-------- Text block --------

Final Production / 4.2a /
Metals and Metal Alloys
Final Production / 4.2a /
Metals and Metal Alloys
Typically hard and shiny with good electrical and thermal conductivity, metals are a very useful resource for the manufacturing industry. Most pure metals are either too soft, brittle or chemically reactive for practical use and so understanding how to manipulate these materials is vital to the success of any application.
Metals make up a significant portion of the earth's crust. Rock that contains metals that can be economically extracted is called ore.
Ore deposits are not evenly distributed around the world nor are they often found in pure deposits. Ore may be mined from one area, and then transported to another area where the metals are extracted.
Designers should understand that the process of extracting metals from ore is complex, energy-intensive, and has many environmental, economic, and social implications.
Metals are crystalline structures made up of grains. The size of the grains has an impact on the physical and mechanical properties of a metal. Grain size is influenced by the type of treatment a metal receives during or after cooling. Manufacturers will apply different (heat) treatments to achieve desirable mechanical properties.
In both hot working (or heat treating) and cold working a metal object is subjected to mechanical stress (squeezing, bending, shearing, pulling). This stress, in combination with the temperature of the metal, causes permanent changes to the metal's crystalline structure. Hot working is done at temperatures that make the metal recrystallize. Cold working is done at temperatures below the recrystallization temperature of the metal.
In both hot and cold working the shape of a workpiece may change. With cold working, this change is usually easier to control and because of that, it is easier to guarantee the accuracy of parts after processing.

-------- Dataset extract --------

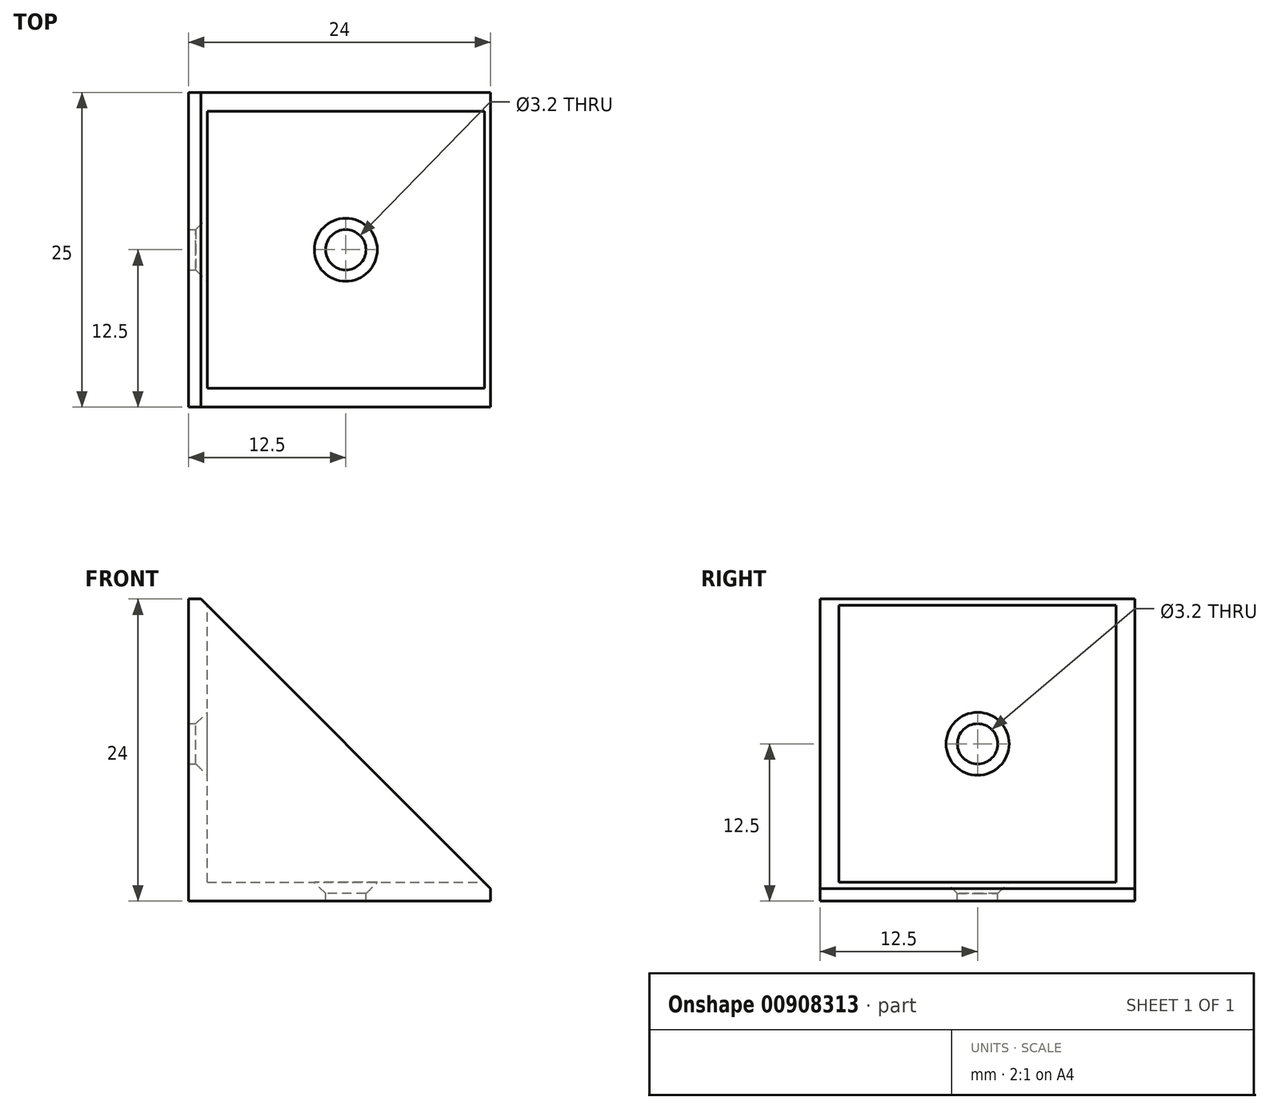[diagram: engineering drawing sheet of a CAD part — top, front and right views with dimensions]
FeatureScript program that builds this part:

--------

Set down the metals and metal alloys text verbatim, starting at "Designers should understand" and ending at "desirable mechanical properties.".

Designers should understand that the process of extracting metals from ore is complex, energy-intensive, and has many environmental, economic, and social implications.
Metals are crystalline structures made up of grains. The size of the grains has an impact on the physical and mechanical properties of a metal. Grain size is influenced by the type of treatment a metal receives during or after cooling. Manufacturers will apply different (heat) treatments to achieve desirable mechanical properties.